**Task brief:** The job is to output exactly the lines that run from the start of the entries through the line containing "15: (531, 219, 1.36)", pictures omitted.

========================================================================

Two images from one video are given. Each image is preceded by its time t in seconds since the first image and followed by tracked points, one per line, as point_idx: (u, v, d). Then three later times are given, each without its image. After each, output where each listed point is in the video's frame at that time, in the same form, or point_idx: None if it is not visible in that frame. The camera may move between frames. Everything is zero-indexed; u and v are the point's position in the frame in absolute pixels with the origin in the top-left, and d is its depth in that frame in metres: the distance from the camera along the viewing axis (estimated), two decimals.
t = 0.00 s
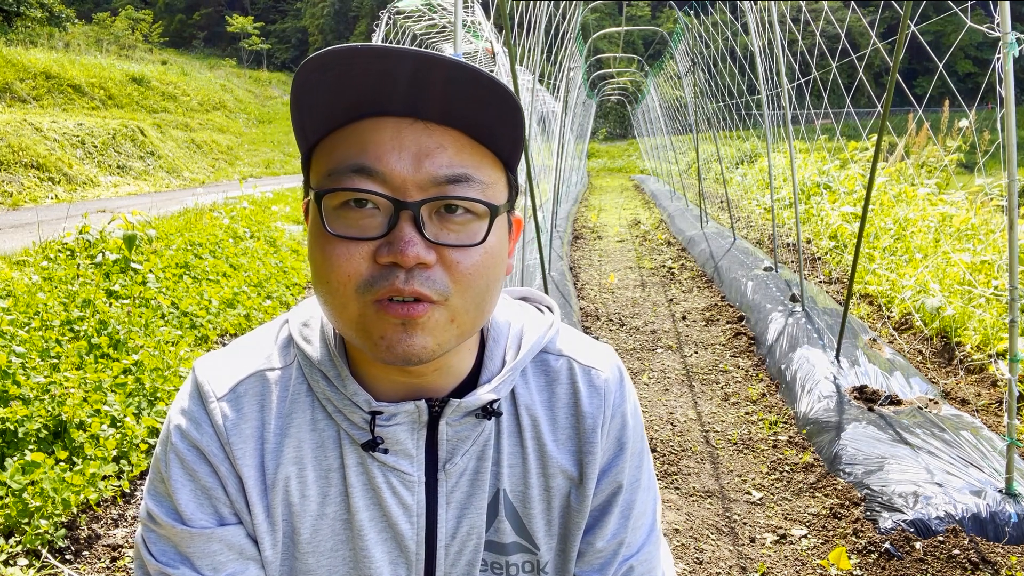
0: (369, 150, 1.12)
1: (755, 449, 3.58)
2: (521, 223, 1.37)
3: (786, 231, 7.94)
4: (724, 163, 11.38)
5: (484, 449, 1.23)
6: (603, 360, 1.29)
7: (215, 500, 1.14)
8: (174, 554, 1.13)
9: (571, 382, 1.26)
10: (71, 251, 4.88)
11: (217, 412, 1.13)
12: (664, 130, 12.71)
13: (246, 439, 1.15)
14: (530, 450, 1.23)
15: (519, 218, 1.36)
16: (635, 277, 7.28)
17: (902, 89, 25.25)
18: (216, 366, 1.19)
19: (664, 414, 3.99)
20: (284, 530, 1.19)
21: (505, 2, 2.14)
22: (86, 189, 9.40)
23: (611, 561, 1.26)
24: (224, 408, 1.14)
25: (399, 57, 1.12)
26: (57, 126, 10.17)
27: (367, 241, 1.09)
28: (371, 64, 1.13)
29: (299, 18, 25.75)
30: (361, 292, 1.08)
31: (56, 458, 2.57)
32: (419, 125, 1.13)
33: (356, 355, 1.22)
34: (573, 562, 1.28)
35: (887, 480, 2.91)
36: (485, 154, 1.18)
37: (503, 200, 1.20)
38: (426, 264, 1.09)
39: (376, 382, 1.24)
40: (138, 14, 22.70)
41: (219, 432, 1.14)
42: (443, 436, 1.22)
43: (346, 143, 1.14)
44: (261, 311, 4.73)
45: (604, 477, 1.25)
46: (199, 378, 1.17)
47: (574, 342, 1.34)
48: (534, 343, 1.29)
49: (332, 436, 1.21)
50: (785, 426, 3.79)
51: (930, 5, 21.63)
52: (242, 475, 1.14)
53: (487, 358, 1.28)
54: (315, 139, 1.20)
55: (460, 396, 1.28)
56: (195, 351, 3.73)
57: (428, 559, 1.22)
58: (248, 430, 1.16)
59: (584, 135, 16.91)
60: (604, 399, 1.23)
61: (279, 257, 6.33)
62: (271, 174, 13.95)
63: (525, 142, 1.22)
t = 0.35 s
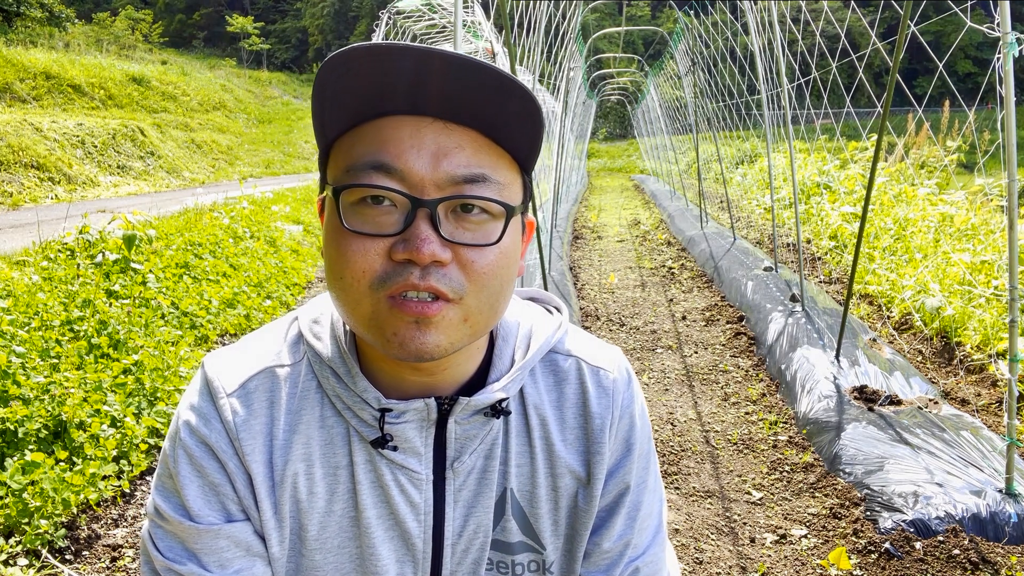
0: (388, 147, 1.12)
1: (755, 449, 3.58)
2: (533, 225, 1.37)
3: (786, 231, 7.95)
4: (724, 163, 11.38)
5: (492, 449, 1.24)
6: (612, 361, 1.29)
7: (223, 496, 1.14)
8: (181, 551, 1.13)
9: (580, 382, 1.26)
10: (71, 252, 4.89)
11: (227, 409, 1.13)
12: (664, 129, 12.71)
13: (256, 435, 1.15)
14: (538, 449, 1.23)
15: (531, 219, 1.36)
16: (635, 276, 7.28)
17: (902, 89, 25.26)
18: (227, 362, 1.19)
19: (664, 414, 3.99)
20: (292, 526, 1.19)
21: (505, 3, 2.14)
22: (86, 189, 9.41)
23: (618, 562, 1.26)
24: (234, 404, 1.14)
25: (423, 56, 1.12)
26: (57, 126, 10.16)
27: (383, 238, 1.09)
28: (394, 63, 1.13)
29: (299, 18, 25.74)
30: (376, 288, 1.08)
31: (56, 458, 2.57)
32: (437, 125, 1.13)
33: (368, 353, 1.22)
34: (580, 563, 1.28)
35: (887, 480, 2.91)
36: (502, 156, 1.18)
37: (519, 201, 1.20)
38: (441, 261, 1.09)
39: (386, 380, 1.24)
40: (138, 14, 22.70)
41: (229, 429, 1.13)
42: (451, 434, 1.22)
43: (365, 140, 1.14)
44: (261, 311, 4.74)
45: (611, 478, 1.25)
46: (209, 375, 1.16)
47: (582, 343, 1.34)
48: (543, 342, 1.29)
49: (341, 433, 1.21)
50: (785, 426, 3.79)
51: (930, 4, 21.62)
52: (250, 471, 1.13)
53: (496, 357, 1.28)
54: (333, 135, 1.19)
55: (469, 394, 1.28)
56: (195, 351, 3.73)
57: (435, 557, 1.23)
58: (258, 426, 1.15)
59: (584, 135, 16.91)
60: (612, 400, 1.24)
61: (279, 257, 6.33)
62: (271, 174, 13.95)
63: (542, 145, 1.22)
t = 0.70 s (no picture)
0: (403, 146, 1.12)
1: (755, 449, 3.58)
2: (544, 225, 1.37)
3: (786, 231, 7.95)
4: (724, 163, 11.38)
5: (500, 449, 1.24)
6: (619, 362, 1.29)
7: (230, 494, 1.13)
8: (188, 548, 1.12)
9: (587, 383, 1.26)
10: (71, 251, 4.89)
11: (235, 406, 1.13)
12: (664, 129, 12.71)
13: (264, 433, 1.14)
14: (546, 449, 1.23)
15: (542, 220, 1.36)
16: (635, 277, 7.27)
17: (902, 89, 25.25)
18: (236, 360, 1.18)
19: (665, 414, 3.99)
20: (298, 525, 1.19)
21: (505, 3, 2.14)
22: (86, 189, 9.41)
23: (623, 564, 1.26)
24: (242, 402, 1.14)
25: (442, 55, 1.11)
26: (57, 126, 10.16)
27: (397, 237, 1.09)
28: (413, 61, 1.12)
29: (300, 18, 25.72)
30: (390, 287, 1.09)
31: (56, 458, 2.57)
32: (453, 125, 1.13)
33: (378, 352, 1.23)
34: (586, 564, 1.28)
35: (887, 480, 2.91)
36: (517, 158, 1.18)
37: (532, 203, 1.20)
38: (455, 262, 1.09)
39: (395, 378, 1.24)
40: (138, 14, 22.70)
41: (237, 426, 1.13)
42: (459, 434, 1.22)
43: (380, 138, 1.14)
44: (261, 311, 4.74)
45: (618, 479, 1.25)
46: (218, 372, 1.16)
47: (589, 344, 1.34)
48: (552, 343, 1.29)
49: (349, 431, 1.21)
50: (785, 426, 3.79)
51: (930, 5, 21.63)
52: (258, 469, 1.13)
53: (504, 357, 1.29)
54: (348, 133, 1.19)
55: (477, 394, 1.28)
56: (195, 351, 3.73)
57: (441, 556, 1.22)
58: (266, 425, 1.15)
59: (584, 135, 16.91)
60: (620, 401, 1.24)
61: (279, 257, 6.33)
62: (271, 174, 13.95)
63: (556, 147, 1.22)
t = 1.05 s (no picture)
0: (397, 142, 1.12)
1: (755, 449, 3.58)
2: (540, 222, 1.37)
3: (786, 231, 7.95)
4: (724, 163, 11.38)
5: (500, 449, 1.24)
6: (620, 361, 1.29)
7: (231, 494, 1.13)
8: (189, 548, 1.12)
9: (588, 384, 1.26)
10: (71, 252, 4.89)
11: (237, 406, 1.13)
12: (664, 129, 12.71)
13: (265, 433, 1.15)
14: (547, 450, 1.23)
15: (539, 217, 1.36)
16: (635, 277, 7.28)
17: (902, 89, 25.26)
18: (237, 360, 1.19)
19: (664, 414, 3.99)
20: (299, 525, 1.19)
21: (505, 3, 2.14)
22: (86, 189, 9.41)
23: (624, 565, 1.26)
24: (243, 401, 1.14)
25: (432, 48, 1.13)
26: (57, 126, 10.16)
27: (393, 232, 1.09)
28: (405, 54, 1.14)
29: (300, 19, 25.64)
30: (387, 282, 1.08)
31: (56, 458, 2.57)
32: (447, 120, 1.13)
33: (378, 351, 1.23)
34: (586, 564, 1.28)
35: (887, 480, 2.91)
36: (511, 152, 1.18)
37: (528, 196, 1.20)
38: (451, 255, 1.09)
39: (394, 378, 1.24)
40: (138, 14, 22.69)
41: (238, 426, 1.13)
42: (460, 434, 1.22)
43: (375, 135, 1.14)
44: (261, 311, 4.75)
45: (618, 480, 1.25)
46: (219, 372, 1.16)
47: (590, 344, 1.34)
48: (552, 343, 1.29)
49: (349, 431, 1.21)
50: (785, 426, 3.79)
51: (930, 5, 21.64)
52: (259, 469, 1.13)
53: (505, 357, 1.28)
54: (343, 132, 1.19)
55: (477, 394, 1.28)
56: (195, 351, 3.72)
57: (441, 556, 1.22)
58: (267, 424, 1.15)
59: (585, 135, 16.93)
60: (620, 401, 1.24)
61: (279, 257, 6.33)
62: (271, 174, 13.95)
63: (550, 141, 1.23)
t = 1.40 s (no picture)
0: (368, 149, 1.12)
1: (755, 449, 3.59)
2: (520, 221, 1.36)
3: (786, 231, 7.95)
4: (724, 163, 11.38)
5: (488, 451, 1.23)
6: (608, 361, 1.29)
7: (218, 501, 1.14)
8: (179, 556, 1.13)
9: (576, 383, 1.26)
10: (71, 251, 4.89)
11: (221, 414, 1.13)
12: (664, 129, 12.71)
13: (250, 440, 1.15)
14: (535, 450, 1.23)
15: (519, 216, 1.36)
16: (635, 277, 7.27)
17: (902, 89, 25.26)
18: (220, 367, 1.19)
19: (664, 414, 3.99)
20: (288, 531, 1.19)
21: (505, 3, 2.14)
22: (86, 189, 9.41)
23: (617, 564, 1.26)
24: (227, 409, 1.14)
25: (397, 52, 1.13)
26: (56, 126, 10.15)
27: (366, 240, 1.09)
28: (371, 59, 1.14)
29: (300, 19, 25.57)
30: (362, 290, 1.08)
31: (56, 458, 2.57)
32: (416, 123, 1.13)
33: (361, 355, 1.23)
34: (579, 564, 1.28)
35: (887, 480, 2.91)
36: (484, 152, 1.18)
37: (503, 197, 1.20)
38: (426, 261, 1.09)
39: (379, 382, 1.24)
40: (138, 14, 22.70)
41: (223, 434, 1.13)
42: (446, 437, 1.22)
43: (346, 143, 1.14)
44: (261, 311, 4.72)
45: (608, 479, 1.25)
46: (202, 380, 1.17)
47: (578, 343, 1.34)
48: (538, 343, 1.28)
49: (336, 436, 1.21)
50: (785, 426, 3.79)
51: (930, 5, 21.63)
52: (245, 476, 1.14)
53: (490, 359, 1.28)
54: (314, 138, 1.20)
55: (463, 396, 1.28)
56: (195, 351, 3.71)
57: (432, 559, 1.22)
58: (251, 431, 1.16)
59: (585, 135, 16.93)
60: (609, 400, 1.24)
61: (279, 257, 6.33)
62: (271, 174, 13.95)
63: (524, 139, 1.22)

========================================================================

**Answer section:**
Two images from one video are given. Each image is preceded by its time t in seconds since the first image and followed by tracked points, one per line, as point_idx: (u, v, d). Then three later times are given, each without its image. After each, output where each listed point is in the video's frame at that time, in the same form, or point_idx: None if it is not visible in that frame. The camera may move between frames. Everything is zero-indexed; u and v are the point's position in the frame in absolute pixels with the origin in the top-left, and d is its depth in that frame in metres: the distance from the camera along the viewing axis (estimated), two decimals.
t = 0.00 s
0: (369, 150, 1.12)
1: (755, 449, 3.58)
2: (521, 223, 1.37)
3: (786, 231, 7.94)
4: (724, 163, 11.38)
5: (484, 449, 1.23)
6: (603, 360, 1.29)
7: (215, 500, 1.14)
8: (174, 554, 1.13)
9: (571, 382, 1.26)
10: (71, 251, 4.88)
11: (217, 412, 1.13)
12: (664, 130, 12.71)
13: (246, 439, 1.15)
14: (530, 450, 1.23)
15: (519, 218, 1.36)
16: (635, 277, 7.28)
17: (902, 89, 25.25)
18: (216, 366, 1.19)
19: (664, 414, 3.99)
20: (284, 530, 1.19)
21: (505, 2, 2.14)
22: (86, 189, 9.40)
23: (611, 561, 1.26)
24: (224, 408, 1.14)
25: (399, 57, 1.12)
26: (57, 126, 10.17)
27: (367, 241, 1.09)
28: (371, 64, 1.13)
29: (299, 18, 25.75)
30: (361, 292, 1.08)
31: (56, 458, 2.57)
32: (419, 125, 1.13)
33: (356, 355, 1.22)
34: (573, 562, 1.28)
35: (887, 480, 2.91)
36: (485, 154, 1.18)
37: (503, 200, 1.20)
38: (426, 264, 1.09)
39: (376, 382, 1.24)
40: (138, 14, 22.70)
41: (219, 432, 1.14)
42: (443, 436, 1.22)
43: (346, 143, 1.14)
44: (261, 311, 4.73)
45: (604, 477, 1.25)
46: (199, 378, 1.17)
47: (574, 342, 1.34)
48: (534, 343, 1.29)
49: (332, 436, 1.21)
50: (785, 426, 3.79)
51: (930, 5, 21.63)
52: (242, 475, 1.14)
53: (487, 358, 1.28)
54: (315, 139, 1.20)
55: (460, 396, 1.28)
56: (195, 351, 3.73)
57: (428, 559, 1.22)
58: (248, 430, 1.16)
59: (584, 135, 16.91)
60: (604, 399, 1.23)
61: (279, 257, 6.33)
62: (271, 174, 13.95)
63: (525, 142, 1.22)
t = 0.35 s
0: (388, 147, 1.12)
1: (755, 449, 3.58)
2: (533, 225, 1.37)
3: (786, 231, 7.95)
4: (724, 163, 11.38)
5: (492, 449, 1.24)
6: (612, 361, 1.29)
7: (223, 496, 1.14)
8: (181, 551, 1.13)
9: (580, 382, 1.26)
10: (71, 252, 4.89)
11: (227, 409, 1.13)
12: (664, 129, 12.71)
13: (256, 435, 1.15)
14: (538, 449, 1.23)
15: (531, 219, 1.36)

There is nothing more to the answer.